→ What needs to be done
Copy out all the rows below with "chart" swapped for "graph" wherever it appears and nothing else changed. Leave the pictures out.

→ Provided records
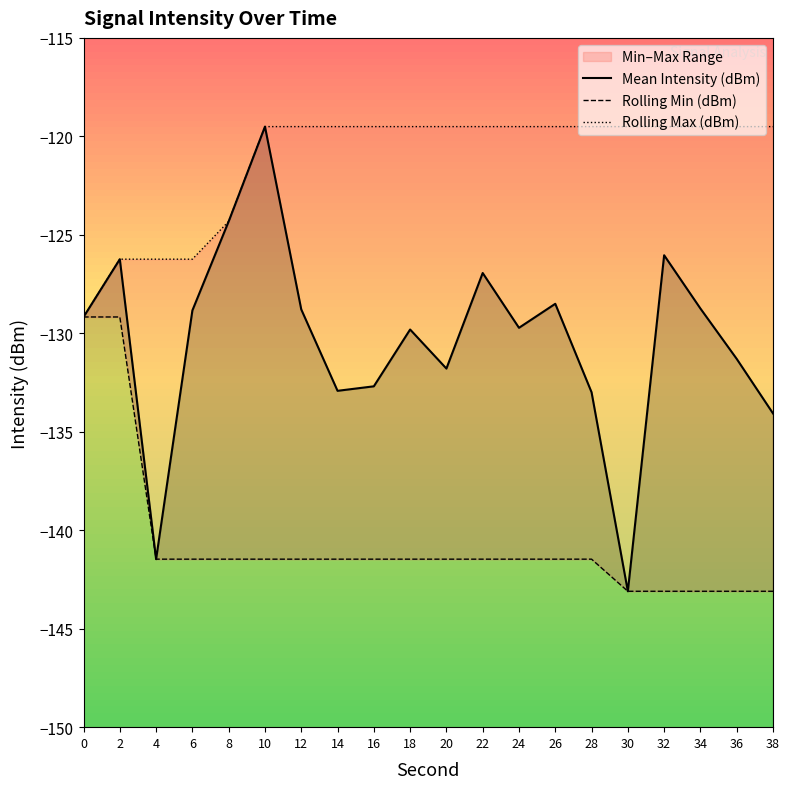

At 10, list the series in order from largest to smallest.

Mean Intensity (dBm), Rolling Max (dBm), Rolling Min (dBm)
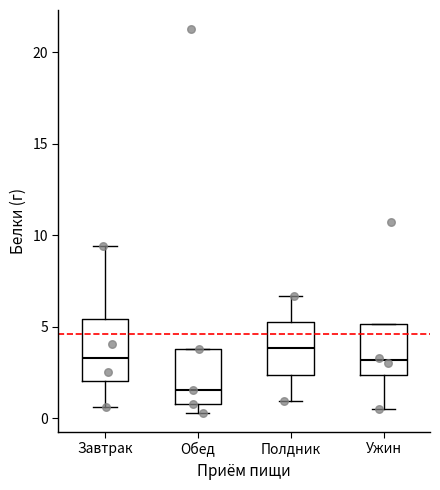

Reading left to right, transcribe this box plot: for each box, give where its median line is, the range the box spans, and where its two whiskers end, as read against the y-axis. The values are not printed on the chart, so give them approximately, as read against the axis.

Завтрак: median 3.5, box 2.0 to 5.5, whiskers 0.5 to 9.5
Обед: median 1.5, box 1.0 to 4.0, whiskers 0.5 to 4.0
Полдник: median 4.0, box 2.5 to 5.0, whiskers 1.0 to 6.5
Ужин: median 3.0, box 2.5 to 5.0, whiskers 0.5 to 5.0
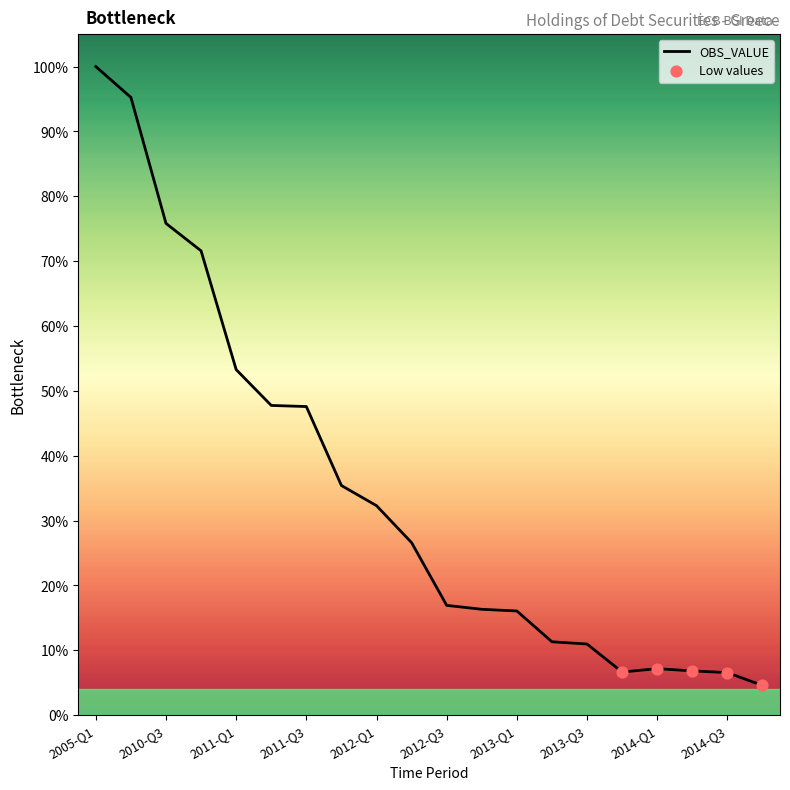

Which has a higher value, 2014-Q4 or 2010-Q3?

2010-Q3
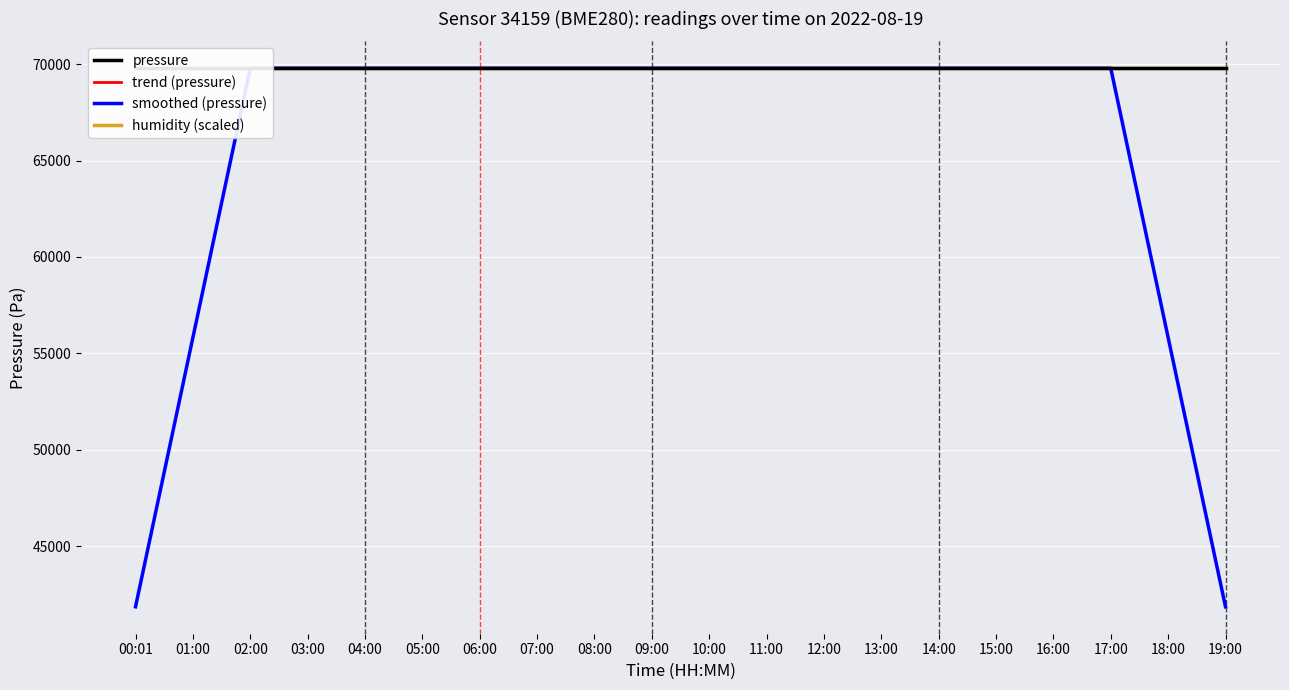

What is the label of the 4th point from the right?

16:00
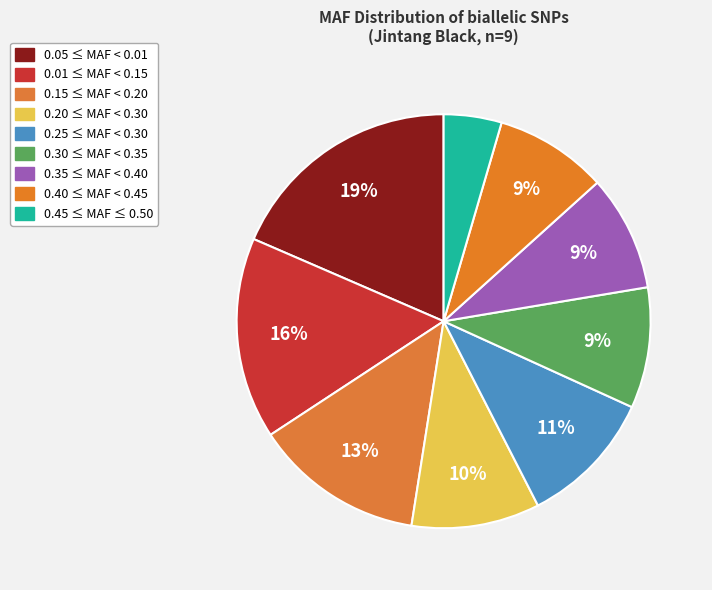

How many slices are in this pie chart?

9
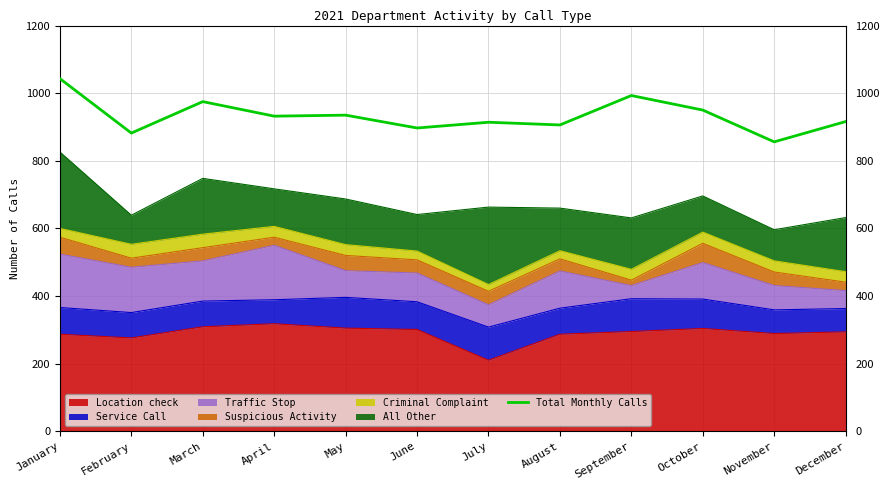

The chart shows a value of 1559 at April. True or false?

False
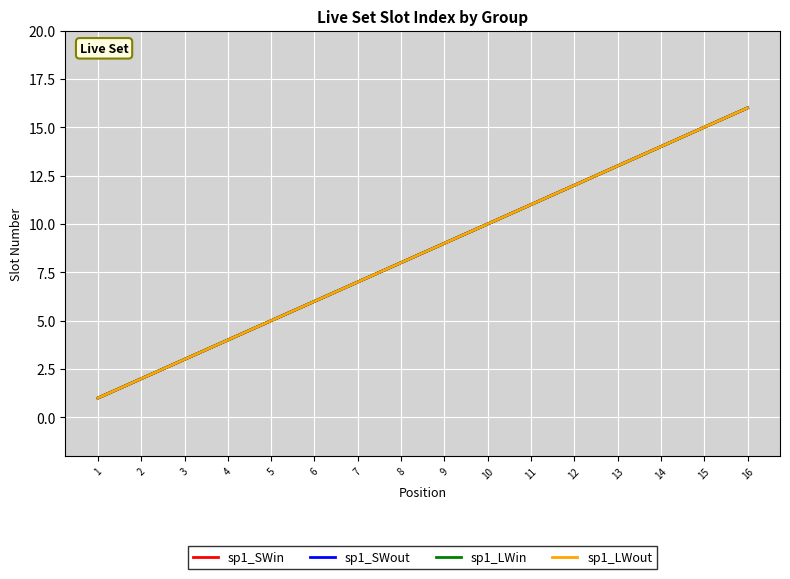

What is the sum of the sp1_LWin values at 9 and 14?

23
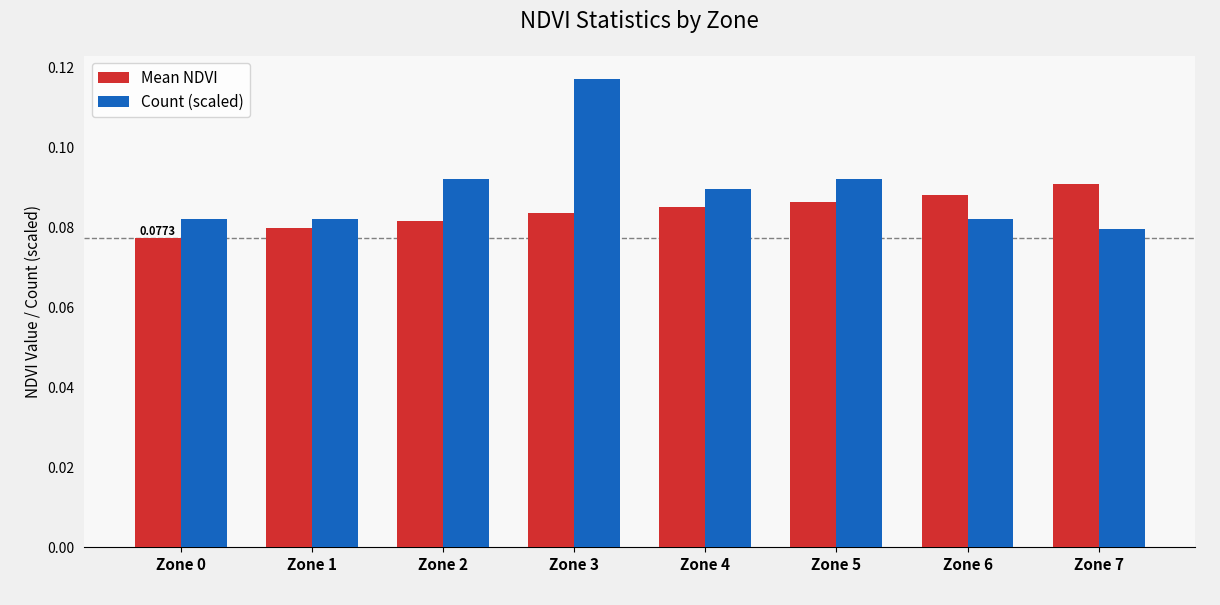

Between Zone 1 and Zone 4, which series saw the biggest shift?

Count (scaled)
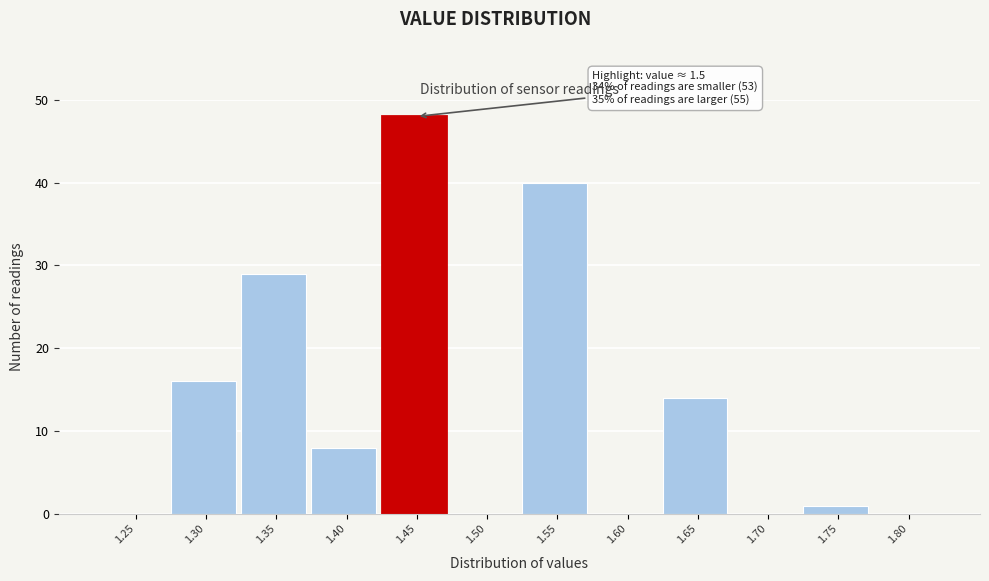

Reading right to left, what are all the values shown in this chart?

1.80=0	1.75=1	1.70=0	1.65=14	1.60=0	1.55=40	1.50=0	1.45=48	1.40=8	1.35=29	1.30=16	1.25=0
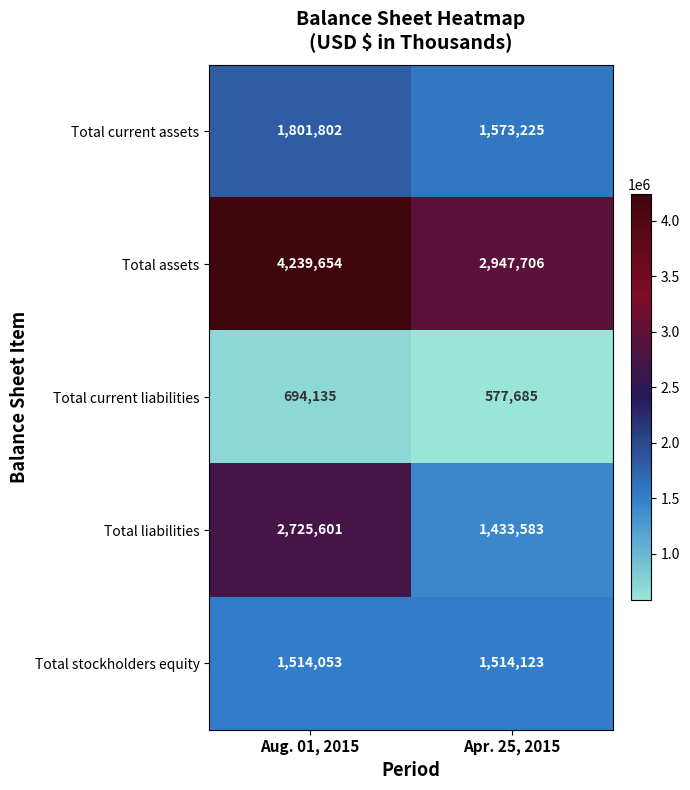

At Aug. 01, 2015, list the series in order from largest to smallest.

Total assets, Total liabilities, Total current assets, Total stockholders equity, Total current liabilities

→ Result below
At 10, list the series in order from largest to smallest.

Mean Intensity (dBm), Rolling Max (dBm), Rolling Min (dBm)

Reading left to right, transcribe this box plot: for each box, give where its median line is, the range the box spans, and where its two whiskers end, as read against the y-axis. The values are not printed on the graph, so give them approximately, as read against the axis.

Завтрак: median 3.5, box 2.0 to 5.5, whiskers 0.5 to 9.5
Обед: median 1.5, box 1.0 to 4.0, whiskers 0.5 to 4.0
Полдник: median 4.0, box 2.5 to 5.0, whiskers 1.0 to 6.5
Ужин: median 3.0, box 2.5 to 5.0, whiskers 0.5 to 5.0

Which has a higher value, 2014-Q4 or 2010-Q3?

2010-Q3

What is the label of the 4th point from the right?

16:00

How many slices are in this pie graph?

9

The graph shows a value of 1559 at April. True or false?

False

What is the sum of the sp1_LWin values at 9 and 14?

23

Between Zone 1 and Zone 4, which series saw the biggest shift?

Count (scaled)

Reading right to left, what are all the values shown in this graph?

1.80=0	1.75=1	1.70=0	1.65=14	1.60=0	1.55=40	1.50=0	1.45=48	1.40=8	1.35=29	1.30=16	1.25=0

At Aug. 01, 2015, list the series in order from largest to smallest.

Total assets, Total liabilities, Total current assets, Total stockholders equity, Total current liabilities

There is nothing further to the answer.